DIRECTIONS FOR THIS TASK ->
Where a line in the listing below contains the word "down", copy that line.

DATA EXTRACT ->
Segment Open

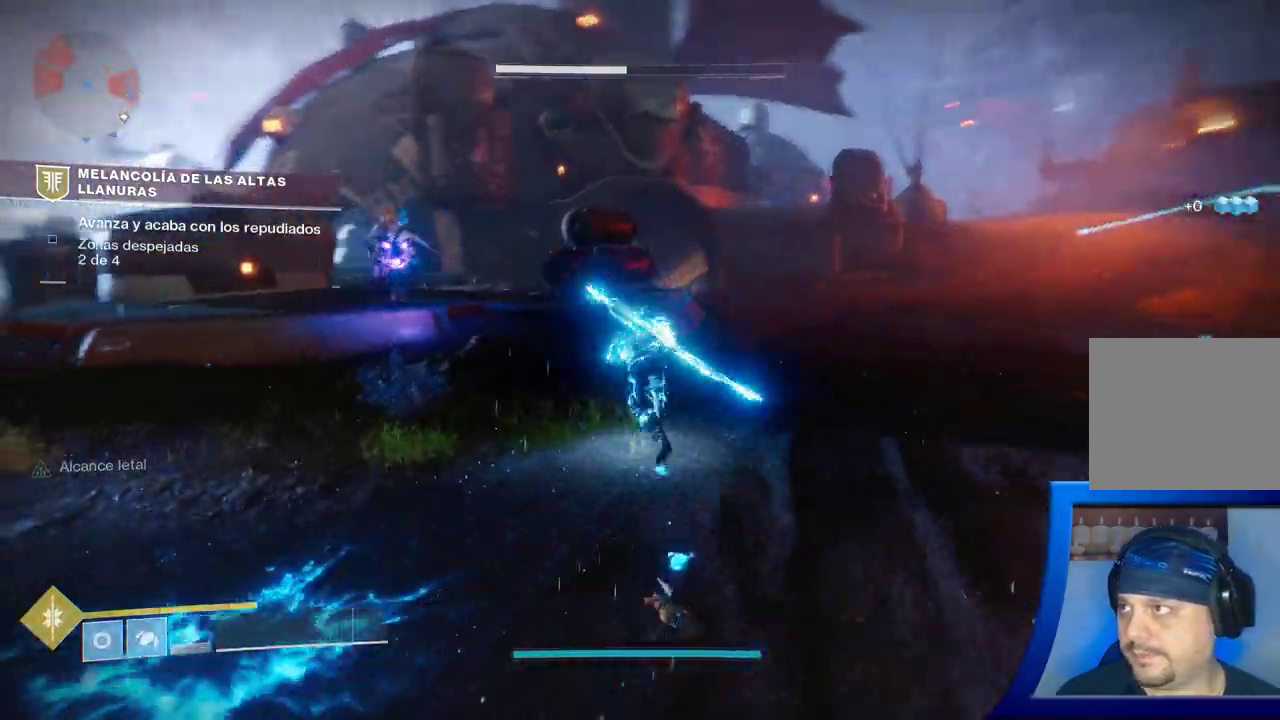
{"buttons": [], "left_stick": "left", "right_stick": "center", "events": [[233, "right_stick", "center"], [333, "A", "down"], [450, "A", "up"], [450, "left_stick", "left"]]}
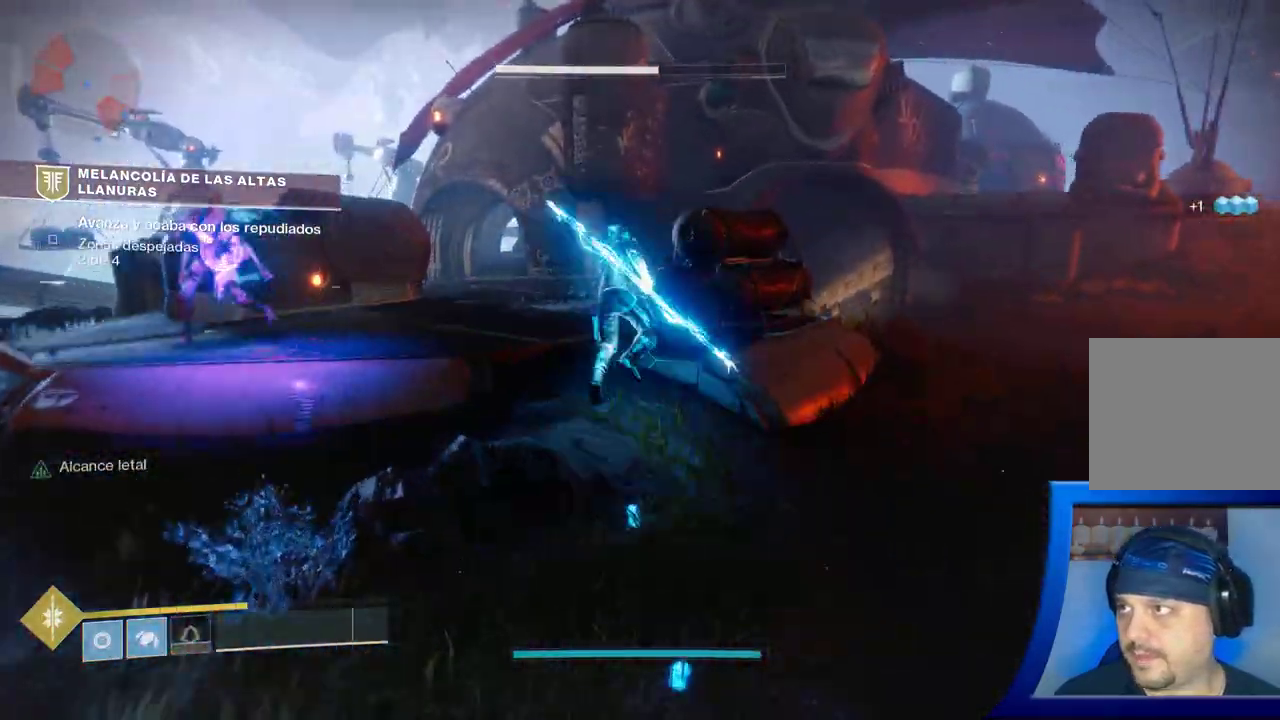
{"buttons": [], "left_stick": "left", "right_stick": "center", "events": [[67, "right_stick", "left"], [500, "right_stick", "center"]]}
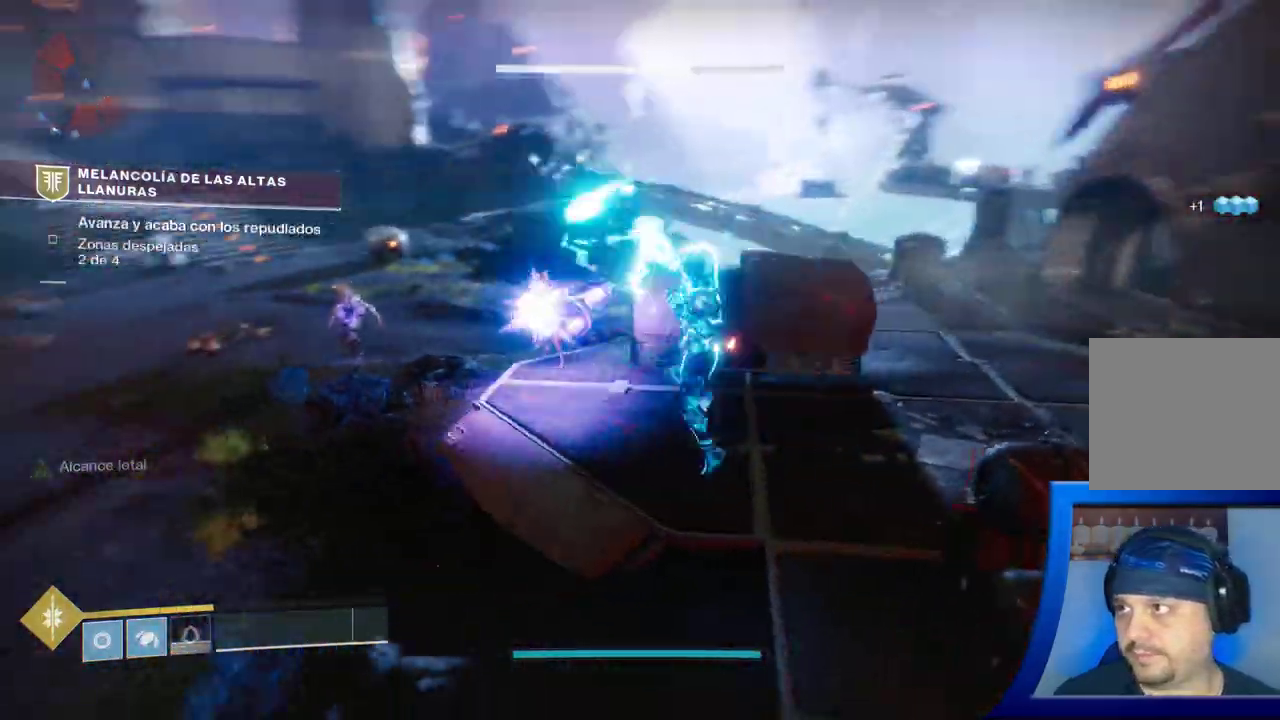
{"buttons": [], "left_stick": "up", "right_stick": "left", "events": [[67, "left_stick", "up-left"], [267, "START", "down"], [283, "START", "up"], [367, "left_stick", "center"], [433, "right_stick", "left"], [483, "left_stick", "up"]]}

Segment Closed
Segment Open

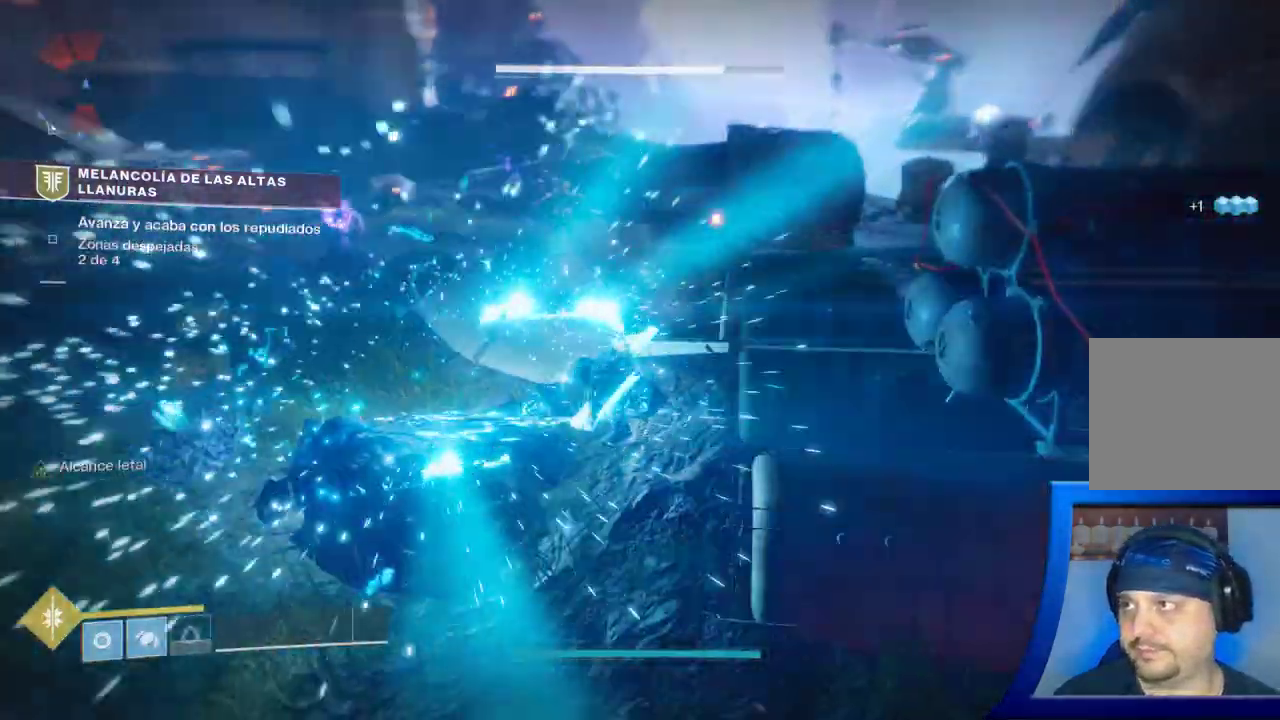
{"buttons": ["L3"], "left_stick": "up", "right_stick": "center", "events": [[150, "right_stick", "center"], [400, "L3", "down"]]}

Segment Closed
Segment Open

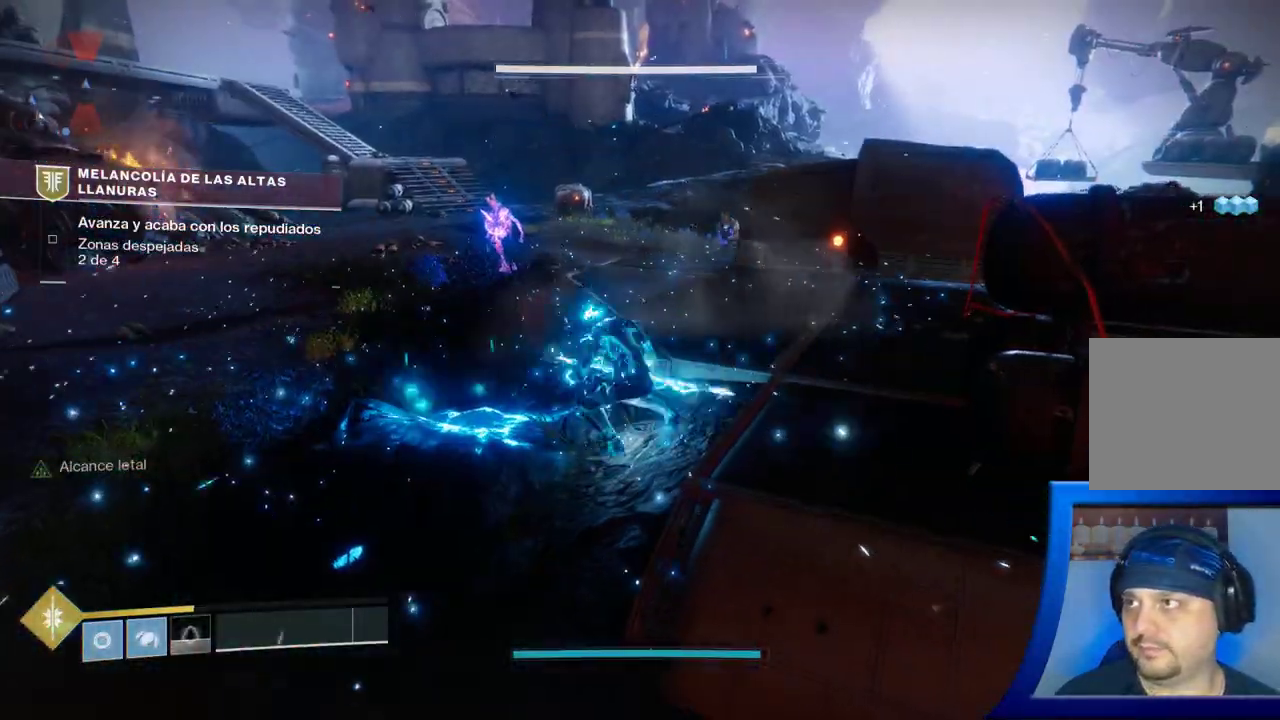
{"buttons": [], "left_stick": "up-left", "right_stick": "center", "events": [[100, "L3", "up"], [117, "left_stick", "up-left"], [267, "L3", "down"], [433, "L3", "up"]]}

Segment Closed

THE ANSWER ->
{"buttons": [], "left_stick": "left", "right_stick": "center", "events": [[233, "right_stick", "center"], [333, "A", "down"], [450, "A", "up"], [450, "left_stick", "left"]]}
{"buttons": [], "left_stick": "up", "right_stick": "left", "events": [[67, "left_stick", "up-left"], [267, "START", "down"], [283, "START", "up"], [367, "left_stick", "center"], [433, "right_stick", "left"], [483, "left_stick", "up"]]}
{"buttons": ["L3"], "left_stick": "up", "right_stick": "center", "events": [[150, "right_stick", "center"], [400, "L3", "down"]]}
{"buttons": [], "left_stick": "up-left", "right_stick": "center", "events": [[100, "L3", "up"], [117, "left_stick", "up-left"], [267, "L3", "down"], [433, "L3", "up"]]}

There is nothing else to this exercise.